Summer is right around the corner and that means Canadians will soon be flocking to vacation homes around the country.
According to the 2018 Royal LePage Canadian Recreational Housing Report released today, the price of the majority of recreational properties in Canada is predicted to increase.
“Looking ahead to the end of the summer market, the price of a recreational property in Canada is forecast to increase 5.8% year-over-year to $467,764,” said Royal LePage.
“Driven by the strength of the nation’s economy, Canada’s recreational real estate market is set to experience another strong year,” said Phil Soper, president and CEO, Royal LePage, in a release.

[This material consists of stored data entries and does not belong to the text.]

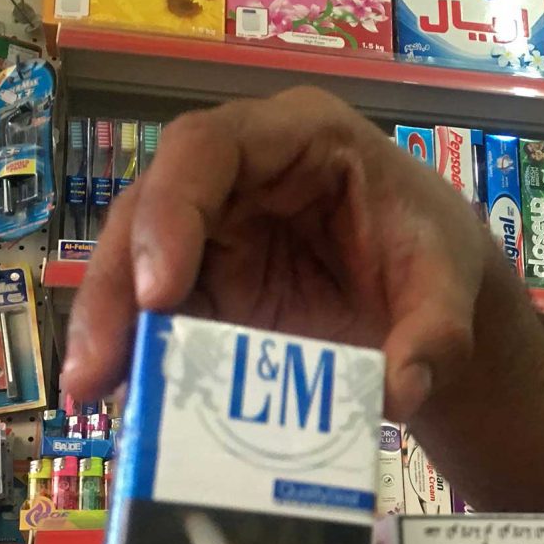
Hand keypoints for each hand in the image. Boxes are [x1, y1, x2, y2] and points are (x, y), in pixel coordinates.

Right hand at [63, 86, 503, 421]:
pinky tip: (129, 406)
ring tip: (92, 393)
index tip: (163, 291)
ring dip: (112, 329)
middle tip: (96, 368)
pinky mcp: (210, 286)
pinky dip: (145, 357)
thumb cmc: (435, 257)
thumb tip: (392, 396)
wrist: (433, 295)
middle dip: (120, 288)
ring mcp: (217, 231)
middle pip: (153, 210)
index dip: (173, 210)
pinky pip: (164, 315)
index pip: (209, 149)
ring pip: (140, 264)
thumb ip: (435, 336)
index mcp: (300, 137)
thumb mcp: (451, 288)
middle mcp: (241, 177)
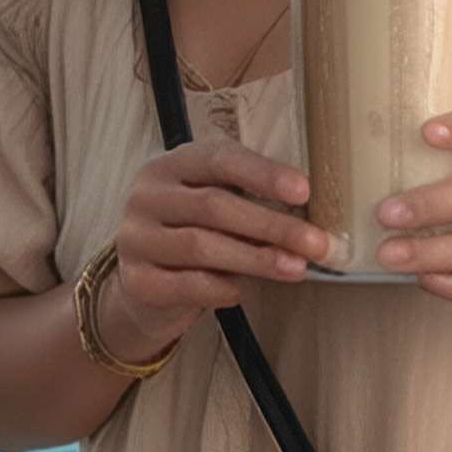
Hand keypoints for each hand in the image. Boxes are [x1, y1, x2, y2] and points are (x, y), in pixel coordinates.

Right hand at [112, 135, 344, 346]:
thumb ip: (249, 201)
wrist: (145, 286)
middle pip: (214, 206)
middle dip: (272, 225)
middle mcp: (147, 196)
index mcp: (171, 166)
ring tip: (296, 268)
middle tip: (316, 243)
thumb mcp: (214, 206)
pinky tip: (245, 291)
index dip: (263, 174)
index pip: (219, 160)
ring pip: (202, 246)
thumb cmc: (195, 235)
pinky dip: (223, 288)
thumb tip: (311, 218)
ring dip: (256, 258)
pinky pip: (188, 284)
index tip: (304, 191)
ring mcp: (136, 239)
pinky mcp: (138, 281)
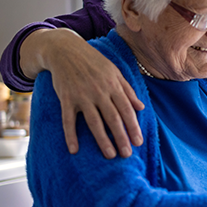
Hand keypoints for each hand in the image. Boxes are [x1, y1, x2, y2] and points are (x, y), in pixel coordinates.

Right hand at [23, 28, 144, 157]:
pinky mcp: (66, 98)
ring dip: (102, 140)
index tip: (138, 142)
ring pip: (94, 122)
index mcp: (113, 85)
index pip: (126, 110)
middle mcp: (99, 91)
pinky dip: (70, 135)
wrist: (65, 50)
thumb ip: (128, 90)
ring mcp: (82, 95)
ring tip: (109, 155)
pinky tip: (74, 150)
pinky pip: (68, 120)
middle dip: (121, 137)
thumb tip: (141, 107)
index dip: (133, 126)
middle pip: (113, 118)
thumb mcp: (114, 72)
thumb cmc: (93, 62)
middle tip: (127, 154)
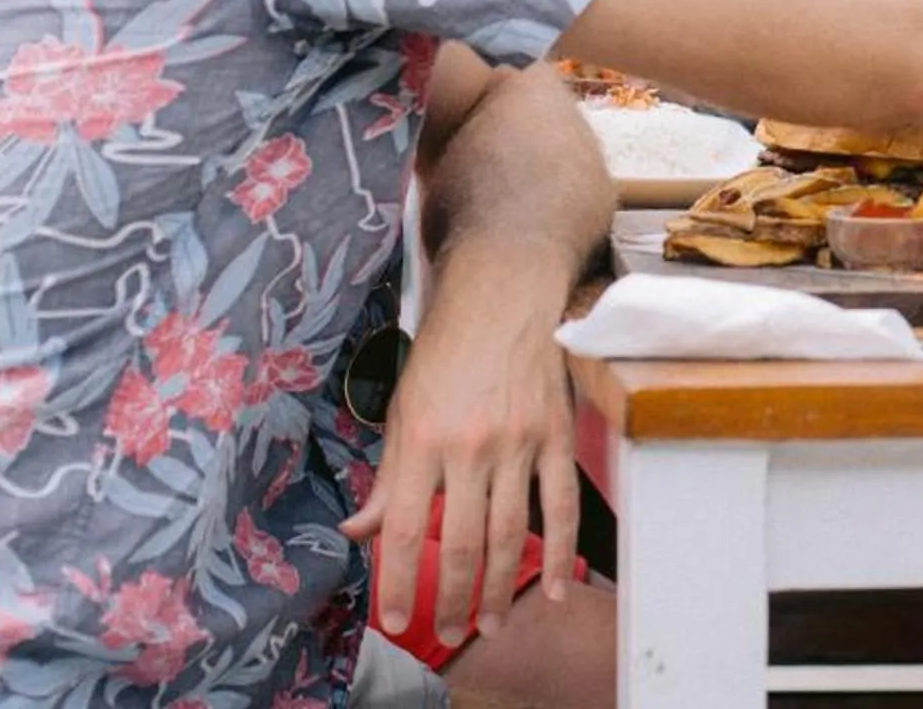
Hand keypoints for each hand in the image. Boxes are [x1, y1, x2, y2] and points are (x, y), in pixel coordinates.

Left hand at [343, 263, 581, 650]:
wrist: (503, 293)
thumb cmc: (447, 349)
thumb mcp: (402, 409)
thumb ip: (388, 478)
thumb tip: (360, 530)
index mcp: (422, 439)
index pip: (408, 528)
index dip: (400, 582)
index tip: (397, 619)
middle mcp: (470, 445)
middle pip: (462, 542)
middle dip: (452, 597)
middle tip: (447, 629)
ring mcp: (518, 441)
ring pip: (510, 531)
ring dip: (500, 586)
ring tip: (492, 622)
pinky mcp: (556, 435)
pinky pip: (561, 502)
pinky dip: (560, 548)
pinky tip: (555, 585)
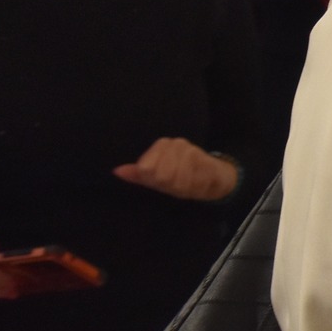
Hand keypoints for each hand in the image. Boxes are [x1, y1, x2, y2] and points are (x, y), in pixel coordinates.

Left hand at [115, 137, 237, 201]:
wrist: (215, 177)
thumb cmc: (181, 177)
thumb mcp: (157, 178)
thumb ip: (138, 175)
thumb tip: (116, 171)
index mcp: (162, 145)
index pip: (146, 169)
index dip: (155, 180)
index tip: (163, 180)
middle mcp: (177, 143)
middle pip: (161, 175)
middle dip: (170, 185)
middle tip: (178, 183)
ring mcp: (193, 150)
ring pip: (177, 179)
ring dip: (183, 187)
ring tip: (189, 183)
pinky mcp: (207, 161)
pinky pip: (194, 180)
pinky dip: (195, 187)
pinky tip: (199, 183)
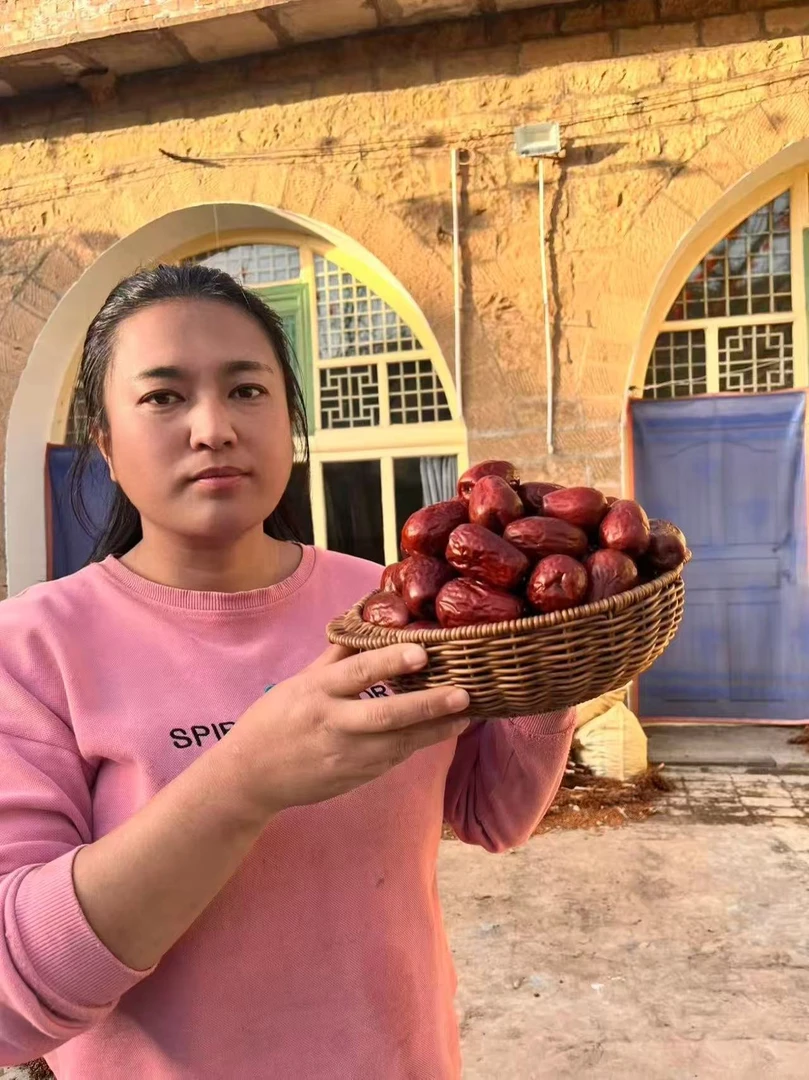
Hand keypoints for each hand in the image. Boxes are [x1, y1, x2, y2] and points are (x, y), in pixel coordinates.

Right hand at [223, 644, 470, 816]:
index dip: (391, 662)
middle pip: (386, 715)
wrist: (248, 776)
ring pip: (397, 744)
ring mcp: (344, 756)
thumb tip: (366, 623)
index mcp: (317, 692)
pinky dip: (416, 746)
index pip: (358, 673)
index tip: (423, 653)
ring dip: (434, 731)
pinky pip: (390, 760)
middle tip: (464, 693)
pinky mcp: (352, 778)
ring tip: (466, 716)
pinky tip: (440, 733)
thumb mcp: (299, 682)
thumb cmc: (274, 720)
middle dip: (428, 706)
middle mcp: (332, 724)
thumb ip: (336, 656)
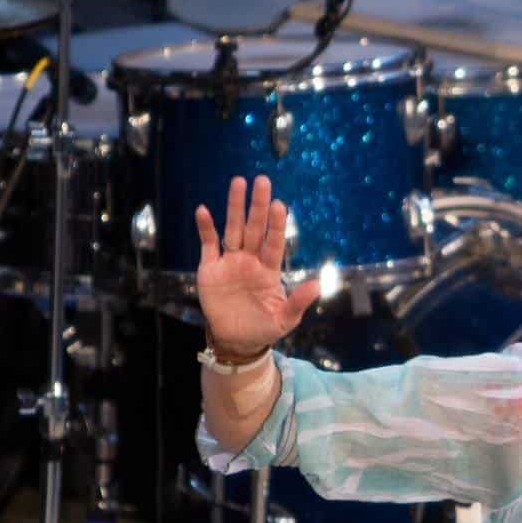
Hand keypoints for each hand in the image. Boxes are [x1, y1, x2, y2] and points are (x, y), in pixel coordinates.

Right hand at [194, 175, 323, 358]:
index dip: (276, 225)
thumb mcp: (284, 320)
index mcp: (269, 269)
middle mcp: (250, 260)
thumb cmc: (263, 328)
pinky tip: (203, 210)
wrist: (235, 341)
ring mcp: (230, 261)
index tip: (280, 205)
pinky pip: (208, 244)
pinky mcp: (210, 267)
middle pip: (254, 228)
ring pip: (233, 229)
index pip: (274, 242)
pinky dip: (205, 228)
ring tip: (238, 182)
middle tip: (262, 181)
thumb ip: (298, 303)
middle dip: (258, 206)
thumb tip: (318, 285)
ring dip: (235, 207)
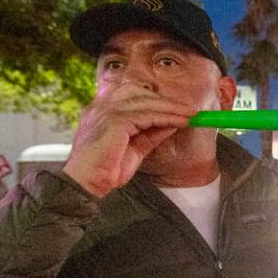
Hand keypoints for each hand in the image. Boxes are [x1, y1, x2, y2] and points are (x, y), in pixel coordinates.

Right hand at [63, 81, 195, 197]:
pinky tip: (180, 122)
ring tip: (191, 115)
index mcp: (102, 110)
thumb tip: (172, 123)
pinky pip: (146, 115)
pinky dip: (166, 117)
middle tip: (190, 110)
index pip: (133, 95)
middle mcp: (102, 106)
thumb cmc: (106, 171)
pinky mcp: (114, 121)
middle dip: (166, 101)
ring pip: (145, 102)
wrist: (86, 185)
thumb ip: (151, 133)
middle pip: (140, 92)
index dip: (157, 100)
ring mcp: (106, 111)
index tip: (179, 109)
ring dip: (170, 108)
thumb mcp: (135, 148)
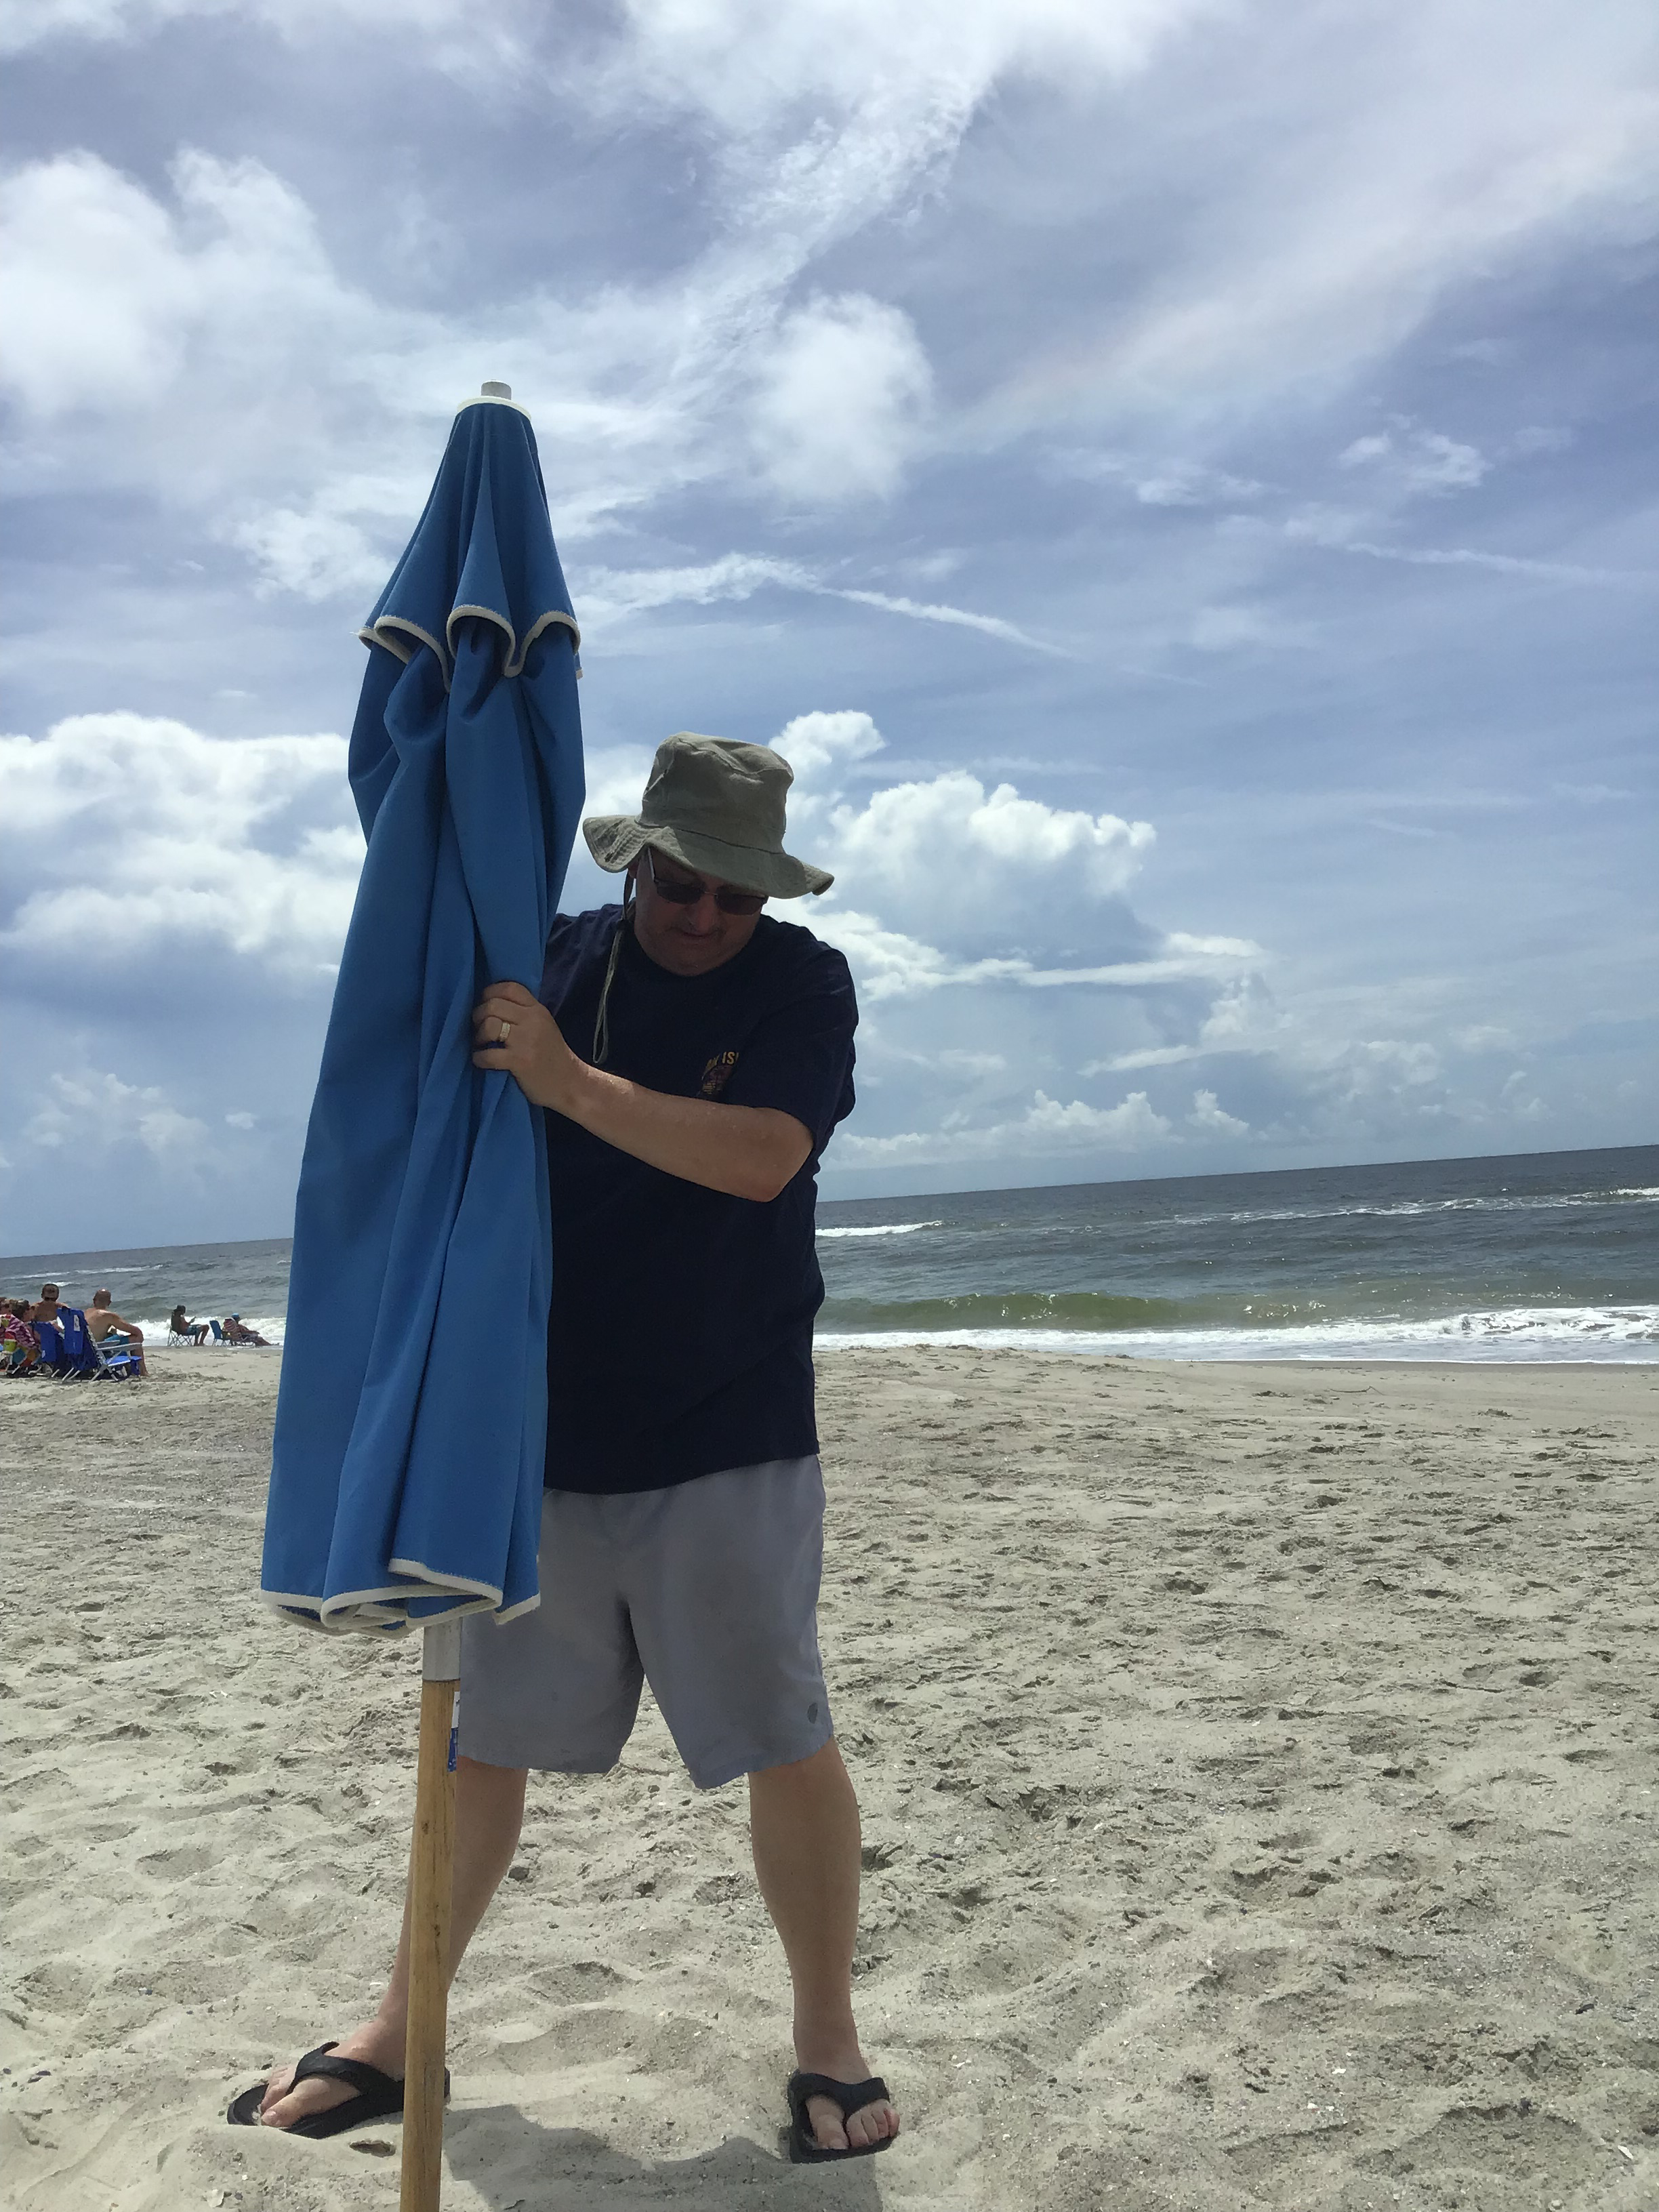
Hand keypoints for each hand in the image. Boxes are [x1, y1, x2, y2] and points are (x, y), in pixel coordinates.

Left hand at [471, 981, 579, 1110]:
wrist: (571, 1084)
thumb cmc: (553, 1057)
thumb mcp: (544, 1026)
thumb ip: (524, 1014)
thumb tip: (492, 1005)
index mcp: (538, 1010)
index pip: (510, 988)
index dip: (490, 993)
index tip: (484, 1005)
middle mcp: (533, 1021)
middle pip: (493, 1004)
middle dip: (478, 1016)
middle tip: (479, 1030)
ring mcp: (526, 1041)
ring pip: (489, 1025)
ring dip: (478, 1036)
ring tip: (481, 1045)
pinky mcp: (520, 1061)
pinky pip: (488, 1054)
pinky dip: (479, 1058)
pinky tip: (482, 1061)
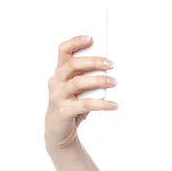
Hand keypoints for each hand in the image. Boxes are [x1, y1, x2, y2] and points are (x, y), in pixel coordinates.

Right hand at [45, 35, 116, 150]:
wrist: (59, 132)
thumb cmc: (72, 105)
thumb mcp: (79, 89)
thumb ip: (88, 77)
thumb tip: (110, 67)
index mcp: (60, 72)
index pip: (63, 51)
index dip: (75, 42)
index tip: (91, 38)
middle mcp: (56, 81)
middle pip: (72, 64)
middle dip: (93, 61)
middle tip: (111, 63)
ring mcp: (58, 96)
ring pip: (78, 82)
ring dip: (98, 80)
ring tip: (114, 82)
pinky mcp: (63, 111)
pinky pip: (85, 105)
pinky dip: (102, 104)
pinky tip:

“While home values and sales activity in Canada’s largest urban markets have softened, demand for recreational properties remains robust in most regions. The search for that perfect summer getaway continues unabated.”
Royal LePage has broken down the recreational property price summaries for each major region in the country.
In BC, prices in the region are expected to decline 2.8% year-over-year by the end of September 2018 due to the new speculation tax, which limits property purchases by individuals who mainly live outside of the province.
“In British Columbia, high residential home prices have caused many to venture farther out of the city and get creative with their home purchases,” said Adil Dinani, real estate advisor, Royal LePage West Real Estate Services. “While activity will continue to flourish in areas that are exempted from the new tax, like the Gulf Islands, regions that are not will stagnate, especially when farther away from the majority of city centres.”
Alberta is home to the highest recreational property prices in the country. Prices are forecasted to rise by 8.2% year year-over-year to $770,100 and the province leads all other regions by over $200,000.
This growth is expected to continue due to prospective purchases looking for other options after the implementation of British Columbia’s speculation tax.
Recreational properties in Ontario are expected to see a steep increase in 2018, rising 9.4% to $535,885 when compared to the same time in 2017. This is in part due to Baby Boomers looking to purchase recreational properties to use as their primary residence.
“Baby Boomers from across the Golden Horseshoe continue to venture into recreational property markets, looking to cash in on their pre-existing home values, and find extremely affordable properties that can serve them throughout retirement,” said Tom Storey, sales representative, Royal LePage Signature Realty. “This trend will likely persist for the next few years, pushing prices higher as wealth continues to leave the cities and find its way into more secluded and rural communities.”
Recreational property prices in Quebec are forecast to see strong growth in 2018, rising 2.7% year-over-year to $290,271 by the end of the summer season. The province is home to some of the most affordable properties in prime locations.
“Despite significant disparities in prices among some of Quebec’s recreational regions, the province’s variety of affordable properties alongside its world-class living in unique and beautiful locations make it a primary destination for many looking to buy a secondary property,” said François Léger, broker and owner, Royal LePage Humania.
“While Mont-Tremblant is known as an international destination for prospective recreational property buyers looking for higher-end secondary residences, other markets like Outaouais’ Petite-Nation or Memphrémagog provide affordable recreational properties that attract domestic buyers.”